▶ Quoted passage:

# Google Play Store Data Cleaning
We decided to use a data set from the Google Play Store. This notebook contains the steps we took in order to clean up our data to get it exactly how we wanted it.

In [43]:
# Import packages
import pandas as pd
import numpy as np

In [44]:
# Read data set
csvpath = 'Resources/''googleplaystore.csv'
df = pd.read_csv(csvpath, encoding='UTF-8')

### The original shape of the data frame and its types.

In [45]:
# Original df
df.shape

(10839, 13)

In [46]:
df.dtypes

App                object
Category           object
Rating            float64
Reviews             int64
Size               object
Installs           object
Type               object
Price              object
Content Rating     object
Genres             object
Last Updated       object
Current Ver        object
Android Ver        object
dtype: object

### For this step, we wanted to remove some columns. 
At the start of data cleaning, we went over what pieces of the data we thought would be useful. We decided that the versioning and last updated columns would not flow with what we wanted to show in this project. We also removed the Genres column as it appeared to be hand written and had a few errors as well as being redundant. (i.e. Genre: Education;education showed up several times) The column holding the official app store category would suffice for our needs.

▶ Exercise data:
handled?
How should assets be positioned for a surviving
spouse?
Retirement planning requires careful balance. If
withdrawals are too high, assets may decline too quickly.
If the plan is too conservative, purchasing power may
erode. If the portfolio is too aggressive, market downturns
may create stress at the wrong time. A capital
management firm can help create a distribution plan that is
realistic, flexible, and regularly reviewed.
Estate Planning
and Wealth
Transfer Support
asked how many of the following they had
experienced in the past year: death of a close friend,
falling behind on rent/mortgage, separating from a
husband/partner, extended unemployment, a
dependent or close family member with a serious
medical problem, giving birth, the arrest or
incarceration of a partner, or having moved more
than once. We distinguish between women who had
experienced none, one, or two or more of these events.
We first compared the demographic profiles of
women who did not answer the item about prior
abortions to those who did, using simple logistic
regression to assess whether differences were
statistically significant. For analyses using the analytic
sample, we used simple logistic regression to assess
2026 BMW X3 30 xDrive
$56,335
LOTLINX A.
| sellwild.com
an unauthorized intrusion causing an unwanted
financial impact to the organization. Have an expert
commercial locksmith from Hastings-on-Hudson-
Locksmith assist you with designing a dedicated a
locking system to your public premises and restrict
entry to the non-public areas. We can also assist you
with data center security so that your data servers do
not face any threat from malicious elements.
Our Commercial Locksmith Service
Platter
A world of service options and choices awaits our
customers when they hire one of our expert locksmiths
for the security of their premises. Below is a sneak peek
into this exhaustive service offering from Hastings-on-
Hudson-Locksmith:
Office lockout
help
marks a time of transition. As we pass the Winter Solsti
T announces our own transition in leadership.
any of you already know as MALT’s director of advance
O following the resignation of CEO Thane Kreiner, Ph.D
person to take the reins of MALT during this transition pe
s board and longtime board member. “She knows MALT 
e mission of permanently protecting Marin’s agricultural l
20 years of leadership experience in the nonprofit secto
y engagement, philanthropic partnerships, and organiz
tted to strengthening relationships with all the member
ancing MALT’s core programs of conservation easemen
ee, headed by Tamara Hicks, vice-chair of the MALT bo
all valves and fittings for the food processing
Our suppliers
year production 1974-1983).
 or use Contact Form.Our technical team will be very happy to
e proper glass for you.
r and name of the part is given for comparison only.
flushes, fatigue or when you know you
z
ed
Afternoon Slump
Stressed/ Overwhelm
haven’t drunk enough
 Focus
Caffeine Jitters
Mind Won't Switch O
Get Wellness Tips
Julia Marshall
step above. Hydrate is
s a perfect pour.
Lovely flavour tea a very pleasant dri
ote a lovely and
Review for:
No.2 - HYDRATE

▶ Actions to take:
a) In the Google Play Store data cleaning notebook, why was the Genres column removed?
b) Carry the Google Play Store data cleaning notebook forward from its last sentence.

▶ Numbered responses:
a) It looked hand-written, had a few errors, and was redundant with the official app store category column.

b)
In [47]:
# Delete versioning, genres and last updated columns, deemed unnecessary
del df['Android Ver']
del df['Current Ver']
del df['Last Updated']
del df['Genres']
df.head()

Unnamed: 0,App,Category,Rating,Reviews,Size,Installs,Type,Price,Content Rating
0,Photo Editor & Candy Camera & Grid & ScrapBook,ART_AND_DESIGN,4.1,159,19M,"10,000+",Free,0,Everyone
1,Coloring book moana,ART_AND_DESIGN,3.9,967,14M,"500,000+",Free,0,Everyone
2,"U Launcher Lite – FREE Live Cool Themes, Hide ...",ART_AND_DESIGN,4.7,87510,8.7M,"5,000,000+",Free,0,Everyone
3,Sketch - Draw & Paint,ART_AND_DESIGN,4.5,215644,25M,"50,000,000+",Free,0,Teen
4,Pixel Draw - Number Art Coloring Book,ART_AND_DESIGN,4.3,967,2.8M,"100,000+",Free,0,Everyone


In [48]:
# Modified df shape
df.shape

(10839, 9)

### Removing the NaNs from Ratings.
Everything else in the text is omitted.